(Source texts of formatted documents)
-------
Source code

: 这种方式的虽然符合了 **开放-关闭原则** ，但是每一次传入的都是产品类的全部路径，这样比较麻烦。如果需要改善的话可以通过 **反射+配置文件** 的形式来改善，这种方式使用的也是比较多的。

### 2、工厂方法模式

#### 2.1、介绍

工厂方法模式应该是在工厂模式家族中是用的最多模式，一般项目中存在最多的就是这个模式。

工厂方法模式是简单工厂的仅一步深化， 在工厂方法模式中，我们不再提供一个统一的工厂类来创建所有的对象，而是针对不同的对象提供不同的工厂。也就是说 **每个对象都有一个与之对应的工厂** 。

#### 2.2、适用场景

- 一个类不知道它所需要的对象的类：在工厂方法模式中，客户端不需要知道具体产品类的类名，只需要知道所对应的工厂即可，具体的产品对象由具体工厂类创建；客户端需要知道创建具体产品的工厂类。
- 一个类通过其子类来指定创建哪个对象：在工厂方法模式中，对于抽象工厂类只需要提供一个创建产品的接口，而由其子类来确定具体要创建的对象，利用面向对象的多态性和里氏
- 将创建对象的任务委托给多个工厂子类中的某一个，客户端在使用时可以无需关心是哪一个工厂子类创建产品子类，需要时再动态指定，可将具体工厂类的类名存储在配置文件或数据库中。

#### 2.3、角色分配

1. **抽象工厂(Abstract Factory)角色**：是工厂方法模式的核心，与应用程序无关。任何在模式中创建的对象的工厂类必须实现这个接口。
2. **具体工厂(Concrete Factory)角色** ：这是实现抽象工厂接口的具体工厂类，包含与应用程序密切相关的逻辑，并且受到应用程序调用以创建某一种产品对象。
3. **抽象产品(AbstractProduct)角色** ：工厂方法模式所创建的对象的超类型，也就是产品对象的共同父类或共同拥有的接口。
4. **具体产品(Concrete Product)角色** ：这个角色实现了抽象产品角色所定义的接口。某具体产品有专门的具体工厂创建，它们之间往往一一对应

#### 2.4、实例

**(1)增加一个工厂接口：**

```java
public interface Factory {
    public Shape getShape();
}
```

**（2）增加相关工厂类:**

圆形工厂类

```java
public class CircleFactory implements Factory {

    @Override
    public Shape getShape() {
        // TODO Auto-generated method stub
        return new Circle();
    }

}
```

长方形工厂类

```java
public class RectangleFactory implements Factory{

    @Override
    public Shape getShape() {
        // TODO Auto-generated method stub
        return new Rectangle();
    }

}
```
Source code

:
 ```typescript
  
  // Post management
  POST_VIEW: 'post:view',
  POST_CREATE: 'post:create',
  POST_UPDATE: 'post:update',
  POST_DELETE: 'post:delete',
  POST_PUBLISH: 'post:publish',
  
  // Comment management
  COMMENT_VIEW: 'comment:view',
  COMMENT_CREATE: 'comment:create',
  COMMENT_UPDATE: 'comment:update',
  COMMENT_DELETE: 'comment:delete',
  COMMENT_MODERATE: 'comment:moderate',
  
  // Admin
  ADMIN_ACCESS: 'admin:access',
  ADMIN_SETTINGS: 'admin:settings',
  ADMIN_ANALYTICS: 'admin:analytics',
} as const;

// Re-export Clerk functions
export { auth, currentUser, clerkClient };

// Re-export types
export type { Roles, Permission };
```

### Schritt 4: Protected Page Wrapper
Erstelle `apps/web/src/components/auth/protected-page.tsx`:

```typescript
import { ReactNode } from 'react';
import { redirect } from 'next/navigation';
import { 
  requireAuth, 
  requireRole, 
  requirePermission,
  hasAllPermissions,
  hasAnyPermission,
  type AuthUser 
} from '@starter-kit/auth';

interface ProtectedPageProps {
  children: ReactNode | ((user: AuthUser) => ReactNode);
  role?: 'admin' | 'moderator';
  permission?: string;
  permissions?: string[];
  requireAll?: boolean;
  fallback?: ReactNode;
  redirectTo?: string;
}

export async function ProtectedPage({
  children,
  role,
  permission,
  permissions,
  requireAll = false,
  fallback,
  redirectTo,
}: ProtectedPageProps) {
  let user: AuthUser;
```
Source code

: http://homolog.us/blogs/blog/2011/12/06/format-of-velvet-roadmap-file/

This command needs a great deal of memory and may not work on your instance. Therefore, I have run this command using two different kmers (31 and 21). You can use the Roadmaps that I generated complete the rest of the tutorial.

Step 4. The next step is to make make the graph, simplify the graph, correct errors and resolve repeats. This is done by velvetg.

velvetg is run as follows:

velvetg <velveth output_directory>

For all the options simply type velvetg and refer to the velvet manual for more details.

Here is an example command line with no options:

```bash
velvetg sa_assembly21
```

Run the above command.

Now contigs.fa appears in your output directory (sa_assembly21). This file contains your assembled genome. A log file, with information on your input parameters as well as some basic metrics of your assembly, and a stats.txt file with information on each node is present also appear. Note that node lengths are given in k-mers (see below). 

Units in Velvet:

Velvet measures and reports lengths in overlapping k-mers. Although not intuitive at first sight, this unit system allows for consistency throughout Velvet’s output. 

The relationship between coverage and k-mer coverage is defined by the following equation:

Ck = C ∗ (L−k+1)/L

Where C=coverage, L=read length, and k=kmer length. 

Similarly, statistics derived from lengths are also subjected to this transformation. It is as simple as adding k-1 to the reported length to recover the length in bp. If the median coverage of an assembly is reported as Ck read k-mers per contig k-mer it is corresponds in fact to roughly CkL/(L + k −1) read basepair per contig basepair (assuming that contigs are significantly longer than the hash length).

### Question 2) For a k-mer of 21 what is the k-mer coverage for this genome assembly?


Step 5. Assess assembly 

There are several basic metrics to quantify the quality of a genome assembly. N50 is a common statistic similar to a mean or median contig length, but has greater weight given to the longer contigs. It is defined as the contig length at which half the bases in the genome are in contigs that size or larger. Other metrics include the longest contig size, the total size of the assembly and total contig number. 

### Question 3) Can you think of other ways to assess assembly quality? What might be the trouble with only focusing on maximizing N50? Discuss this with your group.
-------
--- Goal of the exercise ---
Once the line with "velvetg <velveth output_directory>" is found in the records above, print exactly that line and every line after it through the line with "Step 5. Assess assembly".

--- Response to the exercise ---
velvetg <velveth output_directory>

For all the options simply type velvetg and refer to the velvet manual for more details.

Here is an example command line with no options:

```bash
velvetg sa_assembly21
```

Run the above command.

Now contigs.fa appears in your output directory (sa_assembly21). This file contains your assembled genome. A log file, with information on your input parameters as well as some basic metrics of your assembly, and a stats.txt file with information on each node is present also appear. Note that node lengths are given in k-mers (see below). 

Units in Velvet:

Velvet measures and reports lengths in overlapping k-mers. Although not intuitive at first sight, this unit system allows for consistency throughout Velvet’s output. 

The relationship between coverage and k-mer coverage is defined by the following equation:

Ck = C ∗ (L−k+1)/L

Where C=coverage, L=read length, and k=kmer length. 

Similarly, statistics derived from lengths are also subjected to this transformation. It is as simple as adding k-1 to the reported length to recover the length in bp. If the median coverage of an assembly is reported as Ck read k-mers per contig k-mer it is corresponds in fact to roughly CkL/(L + k −1) read basepair per contig basepair (assuming that contigs are significantly longer than the hash length).

### Question 2) For a k-mer of 21 what is the k-mer coverage for this genome assembly?


Step 5. Assess assembly 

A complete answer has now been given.